Thu, 03 Sep 2015 04:18:56 CDT

Judge Says No to Lesser Prairie Chicken Threatened Status An attempt to list the Lesser Prairie Chicken by the U.S. Fish and Wildlife Service as threatened under the Endangered Species Act has been invalidated because the agency did not consider the conservation efforts of the landowners in the five states where the chicken resides.

In a 29-page ruling Tuesday, U.S. District Court Judge Robert Junell found the Fish and Wildlife Service didn’t follow their own rule for evaluating conservation efforts when making listing decisions about the lesser prairie chicken. You can review the full order by clicking on the PDF link at the bottom of this story.

Junell says not following their own rules caused the agency to arbitrarily and capriciously” list the lesser prairie chicken as a threatened species.


The plaintiffs in the case were the Permian Basin Petroleum Association and four New Mexico counties. Defendants were the Fish and Wildlife Service, FWS Director Daniel Ashe, the Department of the Interior and Interior Secretary Sally Jewell.


The plaintiffs challenged whether the FWS followed its own rules, properly explained its decision and responded to the plaintiffs’ concerns. While the judge sided with the plaintiffs on the first claim, he ruled in favor of the defendants in the other two claims.


The Fish and Wildlife Service has said the “threatened” listing last year was the result of a steep decline in the bird’s population in recent years.

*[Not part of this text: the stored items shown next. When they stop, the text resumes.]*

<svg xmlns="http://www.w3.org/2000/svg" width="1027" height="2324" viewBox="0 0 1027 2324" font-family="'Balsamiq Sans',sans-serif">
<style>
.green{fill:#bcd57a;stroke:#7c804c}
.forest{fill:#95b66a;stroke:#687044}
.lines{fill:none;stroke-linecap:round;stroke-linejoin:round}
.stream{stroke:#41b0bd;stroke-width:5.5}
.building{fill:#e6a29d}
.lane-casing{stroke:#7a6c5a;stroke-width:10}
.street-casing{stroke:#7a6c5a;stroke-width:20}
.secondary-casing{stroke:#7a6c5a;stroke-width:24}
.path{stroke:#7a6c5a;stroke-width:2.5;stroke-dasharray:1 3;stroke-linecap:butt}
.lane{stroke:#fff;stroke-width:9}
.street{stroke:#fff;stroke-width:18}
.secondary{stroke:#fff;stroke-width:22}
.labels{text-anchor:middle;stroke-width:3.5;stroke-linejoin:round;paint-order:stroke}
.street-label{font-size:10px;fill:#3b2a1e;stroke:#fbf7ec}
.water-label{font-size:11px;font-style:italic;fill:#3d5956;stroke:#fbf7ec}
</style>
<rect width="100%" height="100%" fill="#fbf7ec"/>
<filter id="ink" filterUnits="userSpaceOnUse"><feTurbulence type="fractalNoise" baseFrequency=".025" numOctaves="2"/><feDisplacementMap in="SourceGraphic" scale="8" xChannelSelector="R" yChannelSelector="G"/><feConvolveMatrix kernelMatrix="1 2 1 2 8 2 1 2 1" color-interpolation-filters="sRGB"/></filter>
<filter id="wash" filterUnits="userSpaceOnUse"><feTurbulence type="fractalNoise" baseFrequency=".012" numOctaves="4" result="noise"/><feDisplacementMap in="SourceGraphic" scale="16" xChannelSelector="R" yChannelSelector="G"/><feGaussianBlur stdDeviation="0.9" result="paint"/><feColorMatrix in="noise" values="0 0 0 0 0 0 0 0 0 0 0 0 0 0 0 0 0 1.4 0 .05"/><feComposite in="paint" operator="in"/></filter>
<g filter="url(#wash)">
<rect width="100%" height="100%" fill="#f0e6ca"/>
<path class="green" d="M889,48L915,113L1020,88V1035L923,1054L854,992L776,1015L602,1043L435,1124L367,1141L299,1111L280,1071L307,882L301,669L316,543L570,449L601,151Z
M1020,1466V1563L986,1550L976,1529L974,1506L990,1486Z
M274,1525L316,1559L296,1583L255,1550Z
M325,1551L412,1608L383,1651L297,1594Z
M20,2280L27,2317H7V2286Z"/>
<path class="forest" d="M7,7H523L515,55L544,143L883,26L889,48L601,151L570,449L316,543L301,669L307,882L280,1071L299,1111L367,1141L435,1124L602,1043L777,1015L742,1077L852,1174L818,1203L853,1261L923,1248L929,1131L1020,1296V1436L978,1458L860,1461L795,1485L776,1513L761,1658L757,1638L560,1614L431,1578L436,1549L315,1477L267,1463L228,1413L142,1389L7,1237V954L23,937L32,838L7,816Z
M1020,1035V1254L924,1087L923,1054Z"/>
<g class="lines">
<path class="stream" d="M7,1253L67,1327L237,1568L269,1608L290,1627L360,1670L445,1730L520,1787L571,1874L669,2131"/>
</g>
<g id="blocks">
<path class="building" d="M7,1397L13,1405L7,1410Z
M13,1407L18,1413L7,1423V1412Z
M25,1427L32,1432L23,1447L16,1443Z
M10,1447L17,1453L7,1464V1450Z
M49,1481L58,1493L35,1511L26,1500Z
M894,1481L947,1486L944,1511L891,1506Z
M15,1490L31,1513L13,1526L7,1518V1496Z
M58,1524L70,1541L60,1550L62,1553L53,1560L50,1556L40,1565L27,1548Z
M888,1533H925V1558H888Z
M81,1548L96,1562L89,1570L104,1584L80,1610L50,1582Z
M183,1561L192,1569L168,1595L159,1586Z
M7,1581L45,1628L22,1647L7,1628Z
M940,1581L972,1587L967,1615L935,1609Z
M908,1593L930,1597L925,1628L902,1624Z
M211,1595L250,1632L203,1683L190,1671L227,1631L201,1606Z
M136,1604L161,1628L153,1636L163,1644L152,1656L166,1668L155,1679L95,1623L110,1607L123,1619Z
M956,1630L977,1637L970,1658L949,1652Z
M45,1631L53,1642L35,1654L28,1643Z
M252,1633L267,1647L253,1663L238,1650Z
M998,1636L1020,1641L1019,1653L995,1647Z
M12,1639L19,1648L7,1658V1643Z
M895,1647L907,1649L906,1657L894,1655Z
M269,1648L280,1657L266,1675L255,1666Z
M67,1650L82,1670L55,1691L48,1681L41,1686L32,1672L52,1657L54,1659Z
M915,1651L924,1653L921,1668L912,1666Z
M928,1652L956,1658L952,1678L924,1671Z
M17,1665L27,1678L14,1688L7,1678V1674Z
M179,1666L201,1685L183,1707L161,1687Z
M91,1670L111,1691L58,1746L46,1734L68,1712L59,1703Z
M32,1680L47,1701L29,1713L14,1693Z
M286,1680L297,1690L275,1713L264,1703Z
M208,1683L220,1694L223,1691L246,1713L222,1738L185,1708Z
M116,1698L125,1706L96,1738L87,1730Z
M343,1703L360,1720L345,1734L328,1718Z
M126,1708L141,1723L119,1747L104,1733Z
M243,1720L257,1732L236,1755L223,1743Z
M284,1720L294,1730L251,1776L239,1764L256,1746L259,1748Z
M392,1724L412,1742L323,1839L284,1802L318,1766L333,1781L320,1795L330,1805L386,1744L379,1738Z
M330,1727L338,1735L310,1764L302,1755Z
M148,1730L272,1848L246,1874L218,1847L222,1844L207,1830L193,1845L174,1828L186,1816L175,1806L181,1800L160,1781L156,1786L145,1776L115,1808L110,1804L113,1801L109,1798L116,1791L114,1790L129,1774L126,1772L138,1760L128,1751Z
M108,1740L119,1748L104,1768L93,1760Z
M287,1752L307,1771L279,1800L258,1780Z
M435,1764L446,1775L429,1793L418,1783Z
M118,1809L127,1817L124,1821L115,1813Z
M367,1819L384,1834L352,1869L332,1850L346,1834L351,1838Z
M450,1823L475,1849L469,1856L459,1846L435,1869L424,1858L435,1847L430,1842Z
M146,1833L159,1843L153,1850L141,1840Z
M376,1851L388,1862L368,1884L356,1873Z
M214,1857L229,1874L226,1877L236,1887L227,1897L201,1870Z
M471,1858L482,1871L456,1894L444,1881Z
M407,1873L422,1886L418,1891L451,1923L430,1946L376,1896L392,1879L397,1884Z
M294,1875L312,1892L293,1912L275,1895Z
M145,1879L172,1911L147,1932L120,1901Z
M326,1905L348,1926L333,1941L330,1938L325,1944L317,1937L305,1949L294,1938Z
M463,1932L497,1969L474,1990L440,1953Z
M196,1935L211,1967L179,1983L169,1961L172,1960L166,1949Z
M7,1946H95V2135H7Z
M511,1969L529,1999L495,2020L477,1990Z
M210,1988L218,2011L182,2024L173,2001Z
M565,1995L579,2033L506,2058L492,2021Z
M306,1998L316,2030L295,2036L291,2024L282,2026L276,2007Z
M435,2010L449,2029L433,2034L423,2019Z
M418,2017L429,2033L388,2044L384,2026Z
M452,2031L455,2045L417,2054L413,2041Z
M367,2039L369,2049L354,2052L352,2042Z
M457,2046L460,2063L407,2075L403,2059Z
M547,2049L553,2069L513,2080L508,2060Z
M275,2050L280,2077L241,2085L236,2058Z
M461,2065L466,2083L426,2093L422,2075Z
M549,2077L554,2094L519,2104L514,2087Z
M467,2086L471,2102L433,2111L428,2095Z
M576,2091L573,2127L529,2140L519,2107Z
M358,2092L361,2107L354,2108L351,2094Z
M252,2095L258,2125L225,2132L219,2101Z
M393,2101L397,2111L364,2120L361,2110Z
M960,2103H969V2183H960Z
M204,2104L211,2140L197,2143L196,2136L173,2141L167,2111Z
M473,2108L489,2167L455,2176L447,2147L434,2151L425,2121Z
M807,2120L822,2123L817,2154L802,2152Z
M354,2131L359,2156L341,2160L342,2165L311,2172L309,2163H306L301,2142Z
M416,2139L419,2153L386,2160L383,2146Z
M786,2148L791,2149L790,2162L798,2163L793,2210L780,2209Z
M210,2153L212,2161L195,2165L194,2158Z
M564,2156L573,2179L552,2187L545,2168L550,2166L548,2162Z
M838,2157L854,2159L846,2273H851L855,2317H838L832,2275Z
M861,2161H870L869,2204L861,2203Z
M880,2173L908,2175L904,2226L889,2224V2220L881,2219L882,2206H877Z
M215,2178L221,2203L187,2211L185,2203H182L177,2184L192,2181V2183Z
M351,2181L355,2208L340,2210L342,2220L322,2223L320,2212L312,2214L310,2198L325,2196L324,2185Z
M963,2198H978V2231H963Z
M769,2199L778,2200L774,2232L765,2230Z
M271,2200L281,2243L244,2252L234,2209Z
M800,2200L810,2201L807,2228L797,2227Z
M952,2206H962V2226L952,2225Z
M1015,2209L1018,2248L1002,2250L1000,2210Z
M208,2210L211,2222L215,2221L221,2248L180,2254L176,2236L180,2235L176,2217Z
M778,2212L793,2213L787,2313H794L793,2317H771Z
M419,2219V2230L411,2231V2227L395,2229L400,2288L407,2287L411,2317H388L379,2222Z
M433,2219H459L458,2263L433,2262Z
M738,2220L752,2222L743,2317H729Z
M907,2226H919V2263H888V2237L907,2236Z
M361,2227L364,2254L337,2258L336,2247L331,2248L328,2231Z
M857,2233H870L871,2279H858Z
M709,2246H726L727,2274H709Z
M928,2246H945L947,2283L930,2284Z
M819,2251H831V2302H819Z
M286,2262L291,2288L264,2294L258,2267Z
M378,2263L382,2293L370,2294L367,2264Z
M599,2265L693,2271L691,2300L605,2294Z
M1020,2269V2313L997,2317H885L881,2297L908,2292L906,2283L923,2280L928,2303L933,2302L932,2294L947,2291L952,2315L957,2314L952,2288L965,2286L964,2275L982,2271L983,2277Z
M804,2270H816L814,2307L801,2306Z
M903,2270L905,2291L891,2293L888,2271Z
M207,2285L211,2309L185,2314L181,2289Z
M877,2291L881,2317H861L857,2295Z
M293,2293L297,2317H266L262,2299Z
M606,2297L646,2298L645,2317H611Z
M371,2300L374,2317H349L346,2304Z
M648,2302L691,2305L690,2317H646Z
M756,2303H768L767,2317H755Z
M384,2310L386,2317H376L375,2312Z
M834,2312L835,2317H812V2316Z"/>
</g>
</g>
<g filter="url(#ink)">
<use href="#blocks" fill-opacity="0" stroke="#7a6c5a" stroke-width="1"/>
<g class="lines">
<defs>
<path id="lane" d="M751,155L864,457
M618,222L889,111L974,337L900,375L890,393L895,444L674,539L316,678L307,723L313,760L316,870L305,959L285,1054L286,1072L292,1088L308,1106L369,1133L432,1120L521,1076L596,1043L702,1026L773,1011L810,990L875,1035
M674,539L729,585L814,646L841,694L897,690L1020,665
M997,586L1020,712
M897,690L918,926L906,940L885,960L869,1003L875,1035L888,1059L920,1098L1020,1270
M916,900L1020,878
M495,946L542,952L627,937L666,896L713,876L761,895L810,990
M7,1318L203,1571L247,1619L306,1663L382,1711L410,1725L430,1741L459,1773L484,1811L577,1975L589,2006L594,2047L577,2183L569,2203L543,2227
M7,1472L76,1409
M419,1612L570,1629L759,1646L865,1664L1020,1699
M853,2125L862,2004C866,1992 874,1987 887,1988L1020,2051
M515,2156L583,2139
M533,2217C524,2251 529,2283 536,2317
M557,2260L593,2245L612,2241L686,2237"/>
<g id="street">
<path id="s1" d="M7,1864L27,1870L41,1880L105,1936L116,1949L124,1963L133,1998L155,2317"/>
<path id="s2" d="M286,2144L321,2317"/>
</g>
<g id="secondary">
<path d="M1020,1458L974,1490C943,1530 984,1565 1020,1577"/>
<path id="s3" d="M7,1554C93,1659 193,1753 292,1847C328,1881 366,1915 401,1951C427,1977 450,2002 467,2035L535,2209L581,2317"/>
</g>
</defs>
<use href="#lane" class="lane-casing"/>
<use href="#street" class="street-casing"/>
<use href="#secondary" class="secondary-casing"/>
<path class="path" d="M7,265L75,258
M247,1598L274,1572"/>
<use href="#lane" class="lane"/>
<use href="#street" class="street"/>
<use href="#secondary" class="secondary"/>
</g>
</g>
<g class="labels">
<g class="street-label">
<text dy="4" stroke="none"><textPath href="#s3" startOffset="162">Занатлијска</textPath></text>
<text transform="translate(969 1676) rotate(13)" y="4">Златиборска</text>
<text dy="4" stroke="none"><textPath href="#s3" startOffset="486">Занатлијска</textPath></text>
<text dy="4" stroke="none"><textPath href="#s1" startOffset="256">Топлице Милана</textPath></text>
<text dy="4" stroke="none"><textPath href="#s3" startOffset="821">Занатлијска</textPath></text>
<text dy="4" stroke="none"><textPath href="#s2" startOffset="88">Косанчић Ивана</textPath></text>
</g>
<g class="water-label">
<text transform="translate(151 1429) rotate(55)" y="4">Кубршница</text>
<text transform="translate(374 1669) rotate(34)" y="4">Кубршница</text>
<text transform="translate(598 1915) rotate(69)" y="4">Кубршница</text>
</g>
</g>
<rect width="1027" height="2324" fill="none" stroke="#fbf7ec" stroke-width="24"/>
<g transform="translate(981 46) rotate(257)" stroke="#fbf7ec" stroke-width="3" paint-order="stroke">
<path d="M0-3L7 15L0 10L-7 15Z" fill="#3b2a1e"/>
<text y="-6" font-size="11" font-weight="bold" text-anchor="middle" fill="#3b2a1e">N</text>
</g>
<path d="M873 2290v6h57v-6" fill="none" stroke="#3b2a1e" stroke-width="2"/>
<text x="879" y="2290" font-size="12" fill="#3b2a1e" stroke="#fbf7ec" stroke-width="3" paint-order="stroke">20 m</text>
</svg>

Five states are home to the lesser prairie chicken: Kansas, Colorado, New Mexico, Oklahoma and Texas.

However, a recent aerial survey by the Western Association of Fish and Wildlife Association found an estimated 29,162 lesser prairie chickens, an increase from 19,643 in 2013 and 23,363 in 2014.

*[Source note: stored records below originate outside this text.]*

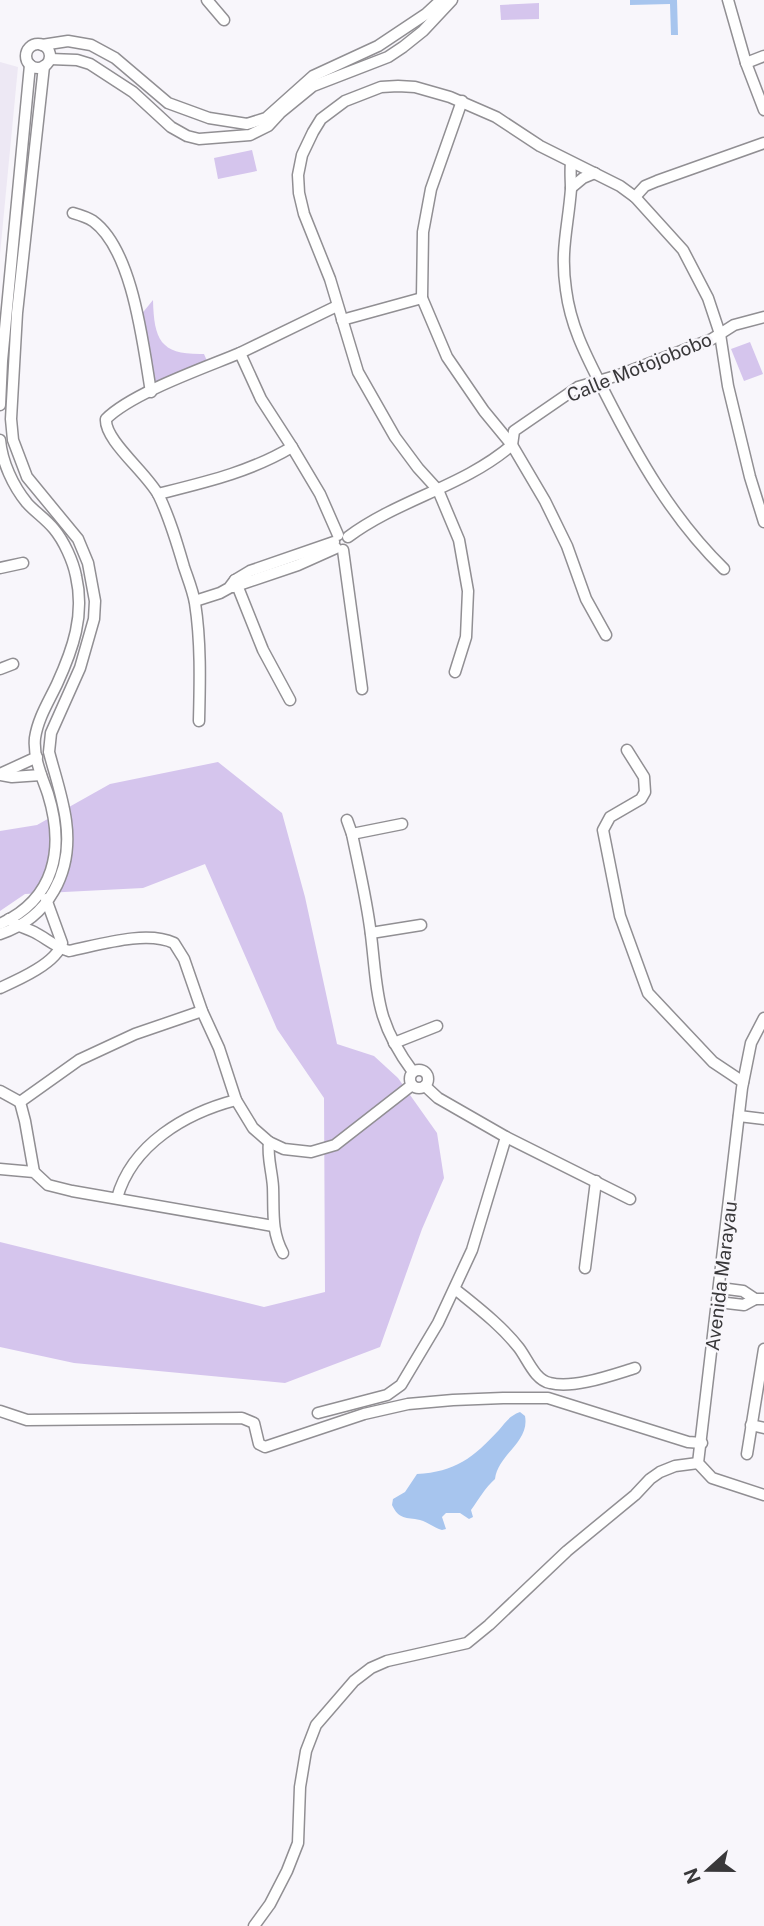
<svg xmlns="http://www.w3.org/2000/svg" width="764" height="1926" font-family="'Public Sans',sans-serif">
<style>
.built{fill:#ede8f4}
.green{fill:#d5c5ed}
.water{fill:#a7c5ee}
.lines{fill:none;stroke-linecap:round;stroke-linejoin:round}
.minor-casing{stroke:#918f93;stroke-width:13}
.minor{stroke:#fff;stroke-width:10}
.labels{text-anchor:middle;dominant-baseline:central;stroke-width:5;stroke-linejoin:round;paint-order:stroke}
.street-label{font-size:19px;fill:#39383a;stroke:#f8f6fb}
</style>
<rect width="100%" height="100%" fill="#f8f6fb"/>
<path class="built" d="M0 62 18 67 0 254Z"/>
<g class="green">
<path d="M539 3V19L501 20 500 5Z"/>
<path d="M252 150 257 171 218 179 214 158Z"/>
<path d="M153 300C154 341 161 355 204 354L207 361 154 385 140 316Z"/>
<path d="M750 342 763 374 744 381 731 349Z"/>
<path d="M218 762 282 813 305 897 337 1044 374 1056 398 1078 437 1133 444 1178 422 1229 380 1347 285 1383 74 1363 0 1347V1242L264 1307 325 1292 324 1098 277 1029 205 864 143 888 25 894 0 911V831L37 825 110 784Z"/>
</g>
<g class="water">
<path d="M630 0H677L678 35H671L670 4 630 5Z"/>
<path d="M520 1412 525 1416C530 1442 498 1454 495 1479 485 1488 479 1499 471 1510L473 1517 469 1519 460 1513H446L442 1517 446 1529 442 1530C435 1528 427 1522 420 1520 406 1517 399 1520 392 1505L393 1499 405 1492 417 1474C455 1472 473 1458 499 1430 506 1422 509 1416 520 1412Z"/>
</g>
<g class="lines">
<g class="minor-casing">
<g id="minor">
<path d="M207 0 224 20"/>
<path d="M728 0 746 63 764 110"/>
<circle cx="38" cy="56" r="12"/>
<path d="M42 45 68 41 91 45 115 58 168 103 209 118 247 124 266 118 313 76 378 46 426 14 441 0"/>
<path d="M50 59 77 60 90 64 133 92 171 127 187 136 199 139 250 135 268 126 280 113 313 86 388 57 403 47 423 31 452 0"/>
<path d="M746 63 764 56"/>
<path d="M462 101 431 189 423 232 422 298 447 357 484 411 512 445 545 501 567 546 586 599 606 635"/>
<path d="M571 163C570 172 571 181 571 189 568 228 560 250 566 290 571 329 588 359 605 393 638 458 672 518 724 569"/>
<path d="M571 188 583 178 595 173"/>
<path d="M635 197 645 186 657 181 764 143"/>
<path d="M73 213C80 215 87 217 93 221 133 250 143 345 151 392"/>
<path d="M342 320 422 298"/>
<path d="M240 353 337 306"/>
<path d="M0 405 2 361 30 65"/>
<path d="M0 440C2 462 13 486 27 503 35 512 46 519 54 529 64 541 73 561 76 576 85 615 73 649 57 684 49 701 38 718 35 738 33 757 42 777 48 794 65 849 55 899 0 924"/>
<path d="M158 494C206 482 250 472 292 447"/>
<path d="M348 537C399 499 463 487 512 445L514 431 578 387 619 375 712 339 734 325 764 317"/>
<path d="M343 550 362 689"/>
<path d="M0 568 23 563"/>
<path d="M235 580 263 650 290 700"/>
<path d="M233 587 298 565 336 548"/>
<path d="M195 601 220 593 229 588 235 580 250 571 334 542"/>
<path d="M0 669 13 664"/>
<path d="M455 672 466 637 468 591 459 540 438 490 418 468 395 437 358 372 330 279 304 214 299 193 298 175 302 155 313 132 321 119 345 101 381 87 398 86 415 87 450 97 496 117 540 146 620 186 635 197 683 250 708 298 720 334 728 386 750 477 764 522"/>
<path d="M199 721C200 682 201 641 195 603 193 591 188 579 184 567 177 543 170 519 159 496 148 474 104 440 106 419 132 393 204 368 240 353L261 399 292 447 320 494 338 535"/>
<path d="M627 750 644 777 645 792 641 799 610 817 603 830 620 916 648 993 713 1062 743 1082"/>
<path d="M0 774 37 757"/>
<path d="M0 775 12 777 41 775"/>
<path d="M347 820 352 834C359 868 367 901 371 935 378 994 375 1021 413 1072"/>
<path d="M352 834 402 824"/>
<path d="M9 919C17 927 24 927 34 932 46 938 55 947 69 951 99 945 146 930 174 943L184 959 202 1011 219 1048 236 1100 253 1128 269 1142 284 1149 311 1152 335 1145 412 1085"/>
<path d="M371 933 421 925"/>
<path d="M0 934C49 918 73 872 66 821 63 798 55 775 49 752L51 733 80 668 94 619 95 601 88 563 78 539 27 477 13 440 11 419 17 313 44 66"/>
<path d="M0 988C18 980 57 963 62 943L46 899"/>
<path d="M764 1018 751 1043 742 1088 698 1463 712 1478 764 1495"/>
<path d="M394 1043 437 1026"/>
<circle cx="419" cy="1079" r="9"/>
<path d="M425 1086 438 1098 506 1137 630 1199"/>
<path d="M0 1091 20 1102"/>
<path d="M739 1116 764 1119"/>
<path d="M269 1142C267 1157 272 1171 273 1187 274 1211 271 1231 283 1253"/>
<path d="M0 1169 34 1172 48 1185 72 1191 273 1226"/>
<path d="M34 1172 25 1121 20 1102 79 1060 135 1034 202 1011"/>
<path d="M117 1198C132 1144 186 1113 236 1100"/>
<path d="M585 1268 596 1181"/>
<path d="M720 1288 743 1291 755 1299H764"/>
<path d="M455 1289C477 1307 501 1325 519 1348 528 1360 535 1380 550 1383 574 1389 612 1375 635 1368"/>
<path d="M718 1302 744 1305 755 1299"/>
<path d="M0 1411 27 1420 242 1418 254 1423 259 1444 265 1447 364 1414 408 1404 453 1400 503 1398H548L688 1442 702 1443"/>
<path d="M318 1413 387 1395 401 1385 438 1323 472 1250 506 1137"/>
<path d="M751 1425 764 1428"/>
<path d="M747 1454 764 1349"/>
<path d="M254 1926 270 1904 287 1871 298 1843 300 1787 306 1751 316 1725 354 1681 371 1668 387 1661 467 1643 489 1625 567 1551 635 1495 650 1479 660 1472 675 1466 698 1463"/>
</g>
</g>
<use href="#minor" class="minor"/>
</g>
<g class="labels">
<g class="street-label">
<text transform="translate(639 367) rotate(-22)">Calle Motojobobo</text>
<text transform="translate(721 1276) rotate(-83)">Avenida Marayau</text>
</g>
</g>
<g transform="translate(708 1870) rotate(249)" stroke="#f8f6fb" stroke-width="5" paint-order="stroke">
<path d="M0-5L12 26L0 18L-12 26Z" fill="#39383a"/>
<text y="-10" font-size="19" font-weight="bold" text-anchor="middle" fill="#39383a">N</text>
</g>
</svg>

House Natural Resources Committee chair Rob Bishop, R-Utah, released a statement today in support of the court and accusing FWS of “illegally steamrolling states by their own secret rules.”

“This is exactly why the House passed provisions to stop FWS from undoing the states' conservation work on both the lesser prairie chicken and the sage grouse,” Bishop said. An FWS listing decision on the greater sage grouse is due by Sept. 30.

Senate Environment and Public Works Committee chair and Oklahoma Republican Jim Inhofe concurred with Bishop, claiming the lesser prairie chicken's population has actually grown by 20 percent since 2014.

“The increase in LPC (lesser prairie chicken) population shows that states, industry, and farmers have proven their ability to steward their land and successfully conserve the LPS population without the need for big government interference,” Inhofe said.

In addition, he continued, “Oklahoma and four other states in the LPC's range established non-federal conservation plans prior to the administration's decision to list the species” that FWS should have given more consideration.

Earlier this year- four of the five US House members from Oklahoma promoted an amendement that would have tied the hands of the Fish and Wildlife Service in additional actions that could result in the species being declared endangered. The group of Oklahoma Republicans proposed an amendment that would block the re-listing of the prairie chicken on the endangered species list until 2021, unless the Interior secretary determines that a conservation plan is not working.

The measure was touted by Oklahoma Republican Reps. Frank Lucas, Jim Bridenstine, Markwayne Mullin, and Steve Russell- it was approved by the House in May of this year.